Peine perdue, en se jetant de son véhicule, il aurait heurté la bordure du caniveau, ce qui lui a coûté une fracture ouverte au niveau de la cheville. Quand les étudiants se sont rendu compte que c’était l’un de leurs professeurs, ils ont pris la tangente, laissant le Professeur Cissé gisant dans le sang tandis que le chauffeur du camion s’était évanoui.
Le chic dans cette histoire, au lieu que les policiers en faction et les éléments de la brigade territoriale de Kalabancoro assistent le professeur Cissé, pour lui sauver la vie, ils se disputaient violemment le cahier du camion benne. Selon des témoins, policiers et gendarmes tentaient de faire prévaloir leur compétence territoriale sur les lieux de l’accident. Pendant que le Professeur Cissé, abandonné à son sort, perdait beaucoup de sang. Celui-ci décide d’appeler son collègue Pr. Yattara, qu’il venait de quitter à l’université il y avait à peine deux minutes, pour l’informer de l’accident.
Ce dernier, que nous avons pu rencontrer à l’hôpital Gabriel Touré, n’en revient toujours pas de cette scène inimaginable. «Mais rien n’est impossible», dit-il. D’après le professeur Yattara, les Sapeurs pompiers n’étaient pas encore sur les lieux de l’accident quand il arrivait. Après les avoir alertés, les éléments du centre de secours des sapeurs de Bacodjicoroni sont arrivés quelques minutes plus tard, avant d’emmener en urgence la victime au service du CHU de Gabriel Touré dans les environs de 10 heures. Ce qui est regrettable, de 10 heures jusqu’à 16 heures, le professeur Cissé continuait à saigner dans la salle des urgences et aucun médecin ne lui était venu en aide. C’est en ce moment que son collègue nous a alertés pour que nous soyons l’un des témoins oculaires de cette scène inimaginable.
De fait, malgré les cris de détresse du Pr. Cissé, il ne sera pas secouru puisqu’aucun médecin traumatologue n’était sur place. Son collègue M. Yattara, qui était à son chevet, a alors appelé leur recteur pour l’informer des faits. Le recteur Macki Samaké a aussitôt joint son ministre Assétou Founé Samaké pour lui faire part de la situation. Elle aussi, à son tour, a appelé son homologue de la Santé, Pr. Samba Sow, pour qu’un médecin puisse venir s’occuper du professeur Cissé.

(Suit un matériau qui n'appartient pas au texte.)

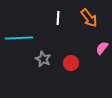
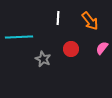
orange arrow: moved 1 px right, 3 px down
cyan line: moved 1 px up
red circle: moved 14 px up
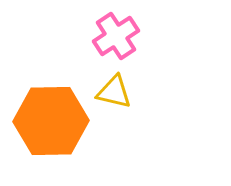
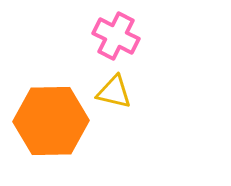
pink cross: rotated 30 degrees counterclockwise
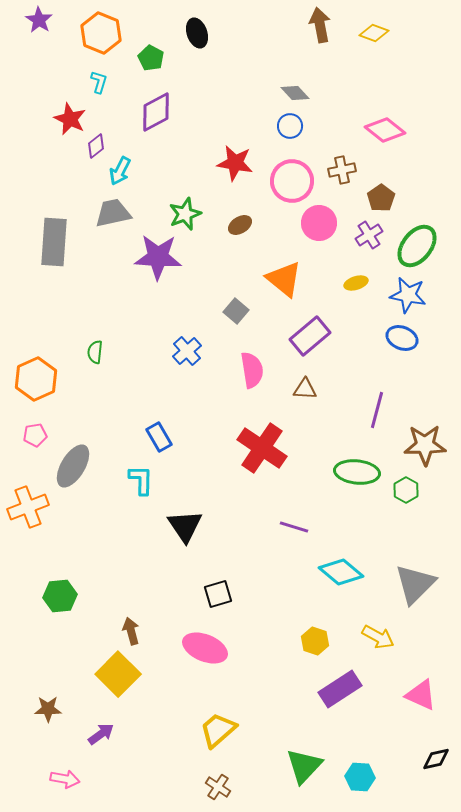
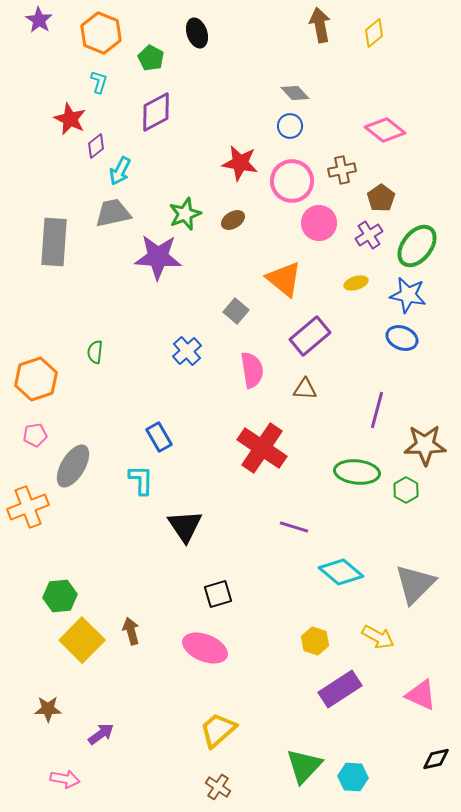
yellow diamond at (374, 33): rotated 60 degrees counterclockwise
red star at (235, 163): moved 5 px right
brown ellipse at (240, 225): moved 7 px left, 5 px up
orange hexagon at (36, 379): rotated 6 degrees clockwise
yellow square at (118, 674): moved 36 px left, 34 px up
cyan hexagon at (360, 777): moved 7 px left
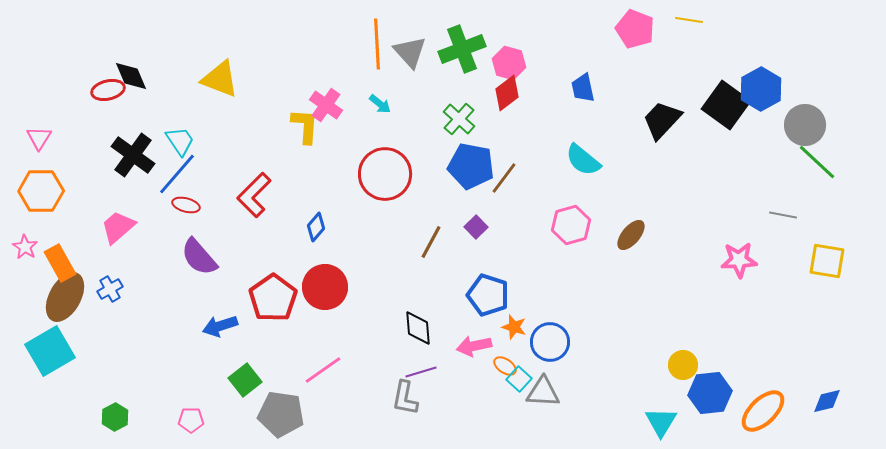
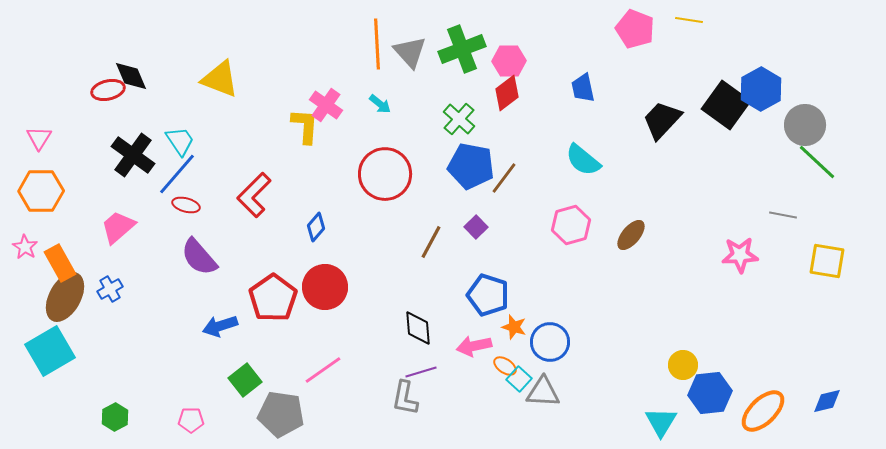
pink hexagon at (509, 63): moved 2 px up; rotated 16 degrees counterclockwise
pink star at (739, 260): moved 1 px right, 5 px up
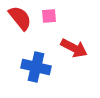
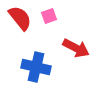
pink square: rotated 14 degrees counterclockwise
red arrow: moved 2 px right
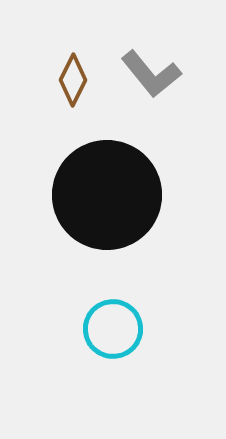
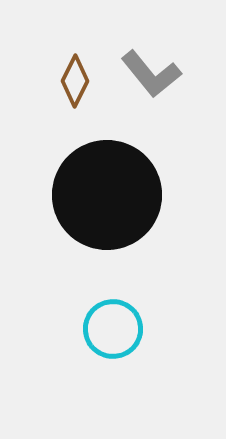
brown diamond: moved 2 px right, 1 px down
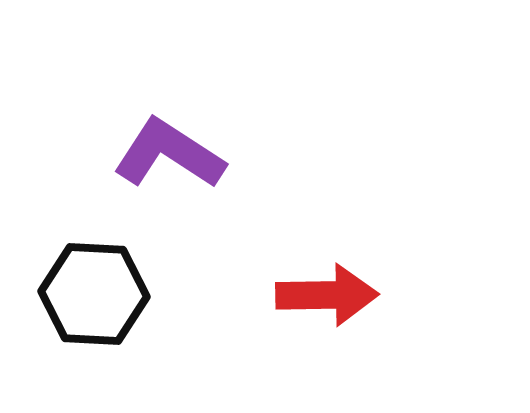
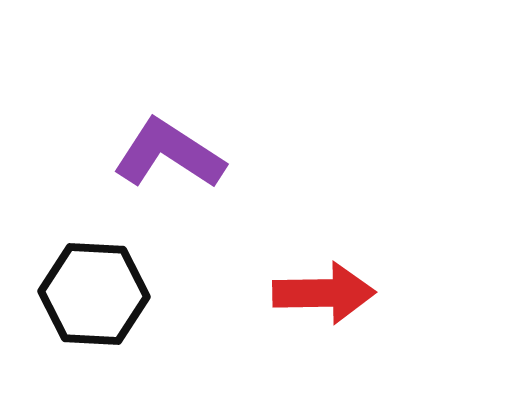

C’est après toutes ces tractations que le chef du service des urgences est enfin sorti de son bureau pour expliquer qu’ils allaient s’occuper de lui. Mais, en réalité, il n’y avait aucun médecin au service de traumatologie. Le Pr. Cissé est resté dans cette situation avec une douleur indescriptible jusqu’à minuit. C’est au-delà de minuit qu’un stagiaire est venu faire la radiographie de M. Cissé. Il sera ensuite emmené par ses parents et collègues dans une clinique privée de la place où ils trouveront le traumatologue du CHU Gabriel Touré qui avait été appelé, en vain, par le chef du service des urgences du CHU Touré.
Mais le mal était déjà fait puisque le pied du professeur Cissé s’était infecté faute de mauvais traitements adéquats, selon un constat du médecin au lendemain de l’accident. Lequel a informé les parents de M. Cissé de la nécessité de l’amputer du pied infecté. Le Professeur Cissé ne survivra pas à cette opération puisqu’il a rendu l’âme le samedi 8 juillet 2017 sous les yeux impuissants de tout le monde. Pourtant, selon des spécialistes, sa vie aurait pu être sauvée s’il avait bénéficié d’une prise en charge immédiate et d’un traitement approprié.